We Christians reinterpreted the dreams of prophets like Isaiah. We have come to believe the birth of Jesus ushered in a time of deliverance from all evil on this planet. We believe Jesus was that ideal king although he never claimed to be so. 

The infancy narrative in tonight’s gospel from Luke is symbolic and biblical. It reveals to us the mystery of a God becoming human and modeling for us a way of living. It is a tale of deliverance similar to the story of the Maccabean’s revolt against their oppressors. Rabbi Howard Berman wrote, both [the festivals of Chanukah and Christmas] ultimately affirm the miracle of liberation and salvation … of God’s love … and of the deliverance of humanity.

The birth of Jesus was only the beginning of the Christmas story. The rest of the chapters depend on us, our constant attention to peace on earth and to that end, our belief in miracles.

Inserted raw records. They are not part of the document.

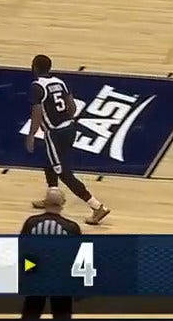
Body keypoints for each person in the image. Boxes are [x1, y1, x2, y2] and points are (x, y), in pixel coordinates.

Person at [26, 54, 110, 225]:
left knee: (62, 171)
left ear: (34, 67)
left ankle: (96, 206)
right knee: (49, 162)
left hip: (54, 133)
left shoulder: (36, 87)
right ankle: (52, 196)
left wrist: (31, 134)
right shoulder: (59, 82)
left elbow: (36, 113)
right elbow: (71, 105)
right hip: (70, 128)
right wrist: (66, 119)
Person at [20, 188, 79, 320]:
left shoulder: (31, 223)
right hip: (61, 280)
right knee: (62, 318)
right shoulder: (71, 227)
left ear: (45, 202)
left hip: (36, 277)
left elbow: (22, 251)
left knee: (30, 315)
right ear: (63, 203)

We yearn for peace and harmony like people have for generations before us.

According to St. Augustine (354-430 CE) “The purpose of miracles is to teach us to see the miraculous everywhere.” We are miracles for one one another. We keep the candles burning on our trees of life, we allow the radiance of the light of Christ to burn brightly in a time when fears arise everywhere. 

A phrase from a Chanukah song reminds us, “we have come this far always believing that justice will somehow prevail.” A familiar Christmas carol echoes the same expectation, “A thrill of hope, the weary world rejoices, for yonder breaks a new and glorious morn.”

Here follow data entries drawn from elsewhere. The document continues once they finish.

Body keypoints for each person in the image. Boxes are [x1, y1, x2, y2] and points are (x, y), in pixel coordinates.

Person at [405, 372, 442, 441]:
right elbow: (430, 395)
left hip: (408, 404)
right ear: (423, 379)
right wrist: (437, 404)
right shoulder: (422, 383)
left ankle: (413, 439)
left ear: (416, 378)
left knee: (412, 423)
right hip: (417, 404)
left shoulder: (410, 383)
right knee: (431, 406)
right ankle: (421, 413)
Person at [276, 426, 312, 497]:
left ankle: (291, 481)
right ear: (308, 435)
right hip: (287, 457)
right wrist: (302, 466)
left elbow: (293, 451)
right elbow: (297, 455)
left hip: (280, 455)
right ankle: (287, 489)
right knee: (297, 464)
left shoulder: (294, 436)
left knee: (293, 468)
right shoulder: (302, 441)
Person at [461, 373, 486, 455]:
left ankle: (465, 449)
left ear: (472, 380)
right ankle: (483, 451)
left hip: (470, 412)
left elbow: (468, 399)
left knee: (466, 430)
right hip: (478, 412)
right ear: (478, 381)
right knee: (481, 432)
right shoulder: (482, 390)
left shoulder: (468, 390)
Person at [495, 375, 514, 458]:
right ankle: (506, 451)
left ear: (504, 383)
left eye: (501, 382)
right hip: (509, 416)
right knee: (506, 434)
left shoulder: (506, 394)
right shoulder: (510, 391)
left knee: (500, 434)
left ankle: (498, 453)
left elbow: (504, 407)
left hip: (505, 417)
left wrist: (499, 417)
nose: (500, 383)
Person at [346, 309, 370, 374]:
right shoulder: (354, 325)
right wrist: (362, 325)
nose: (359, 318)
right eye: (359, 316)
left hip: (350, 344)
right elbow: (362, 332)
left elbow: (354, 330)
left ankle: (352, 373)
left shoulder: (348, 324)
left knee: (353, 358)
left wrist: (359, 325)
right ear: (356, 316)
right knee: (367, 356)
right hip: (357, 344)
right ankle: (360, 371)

Our Jewish friends light candles to recall how their ancestors set aside their fears of tyranny. Angels in the bible told Mary, Joseph and the shepherds not to be afraid. 

As we celebrate Christmas we, too, decide again and again, amidst our fears, to walk and speak with courage at home, where we work, at school and in the public arena. Jim Wallis, founder of Sojourners, described the birth of Jesus in this way — “God hit the streets.”

Like our ancestors in faith we have been waiting for a savior for a long time. The author Alice Walker reminds us, however, like other poets and sages have, that we are the ones we have been waiting for. In her words, “With so much greater awareness than our ancestors – and with such capacity for insight, knowledge, and empathy – we are uniquely prepared to create positive change within ourselves and our world.” 

Christmas is the  creation of something new where God – who is always with us – is essential to what we are to become. God has hit the streets after all and will continue to do so whenever we do.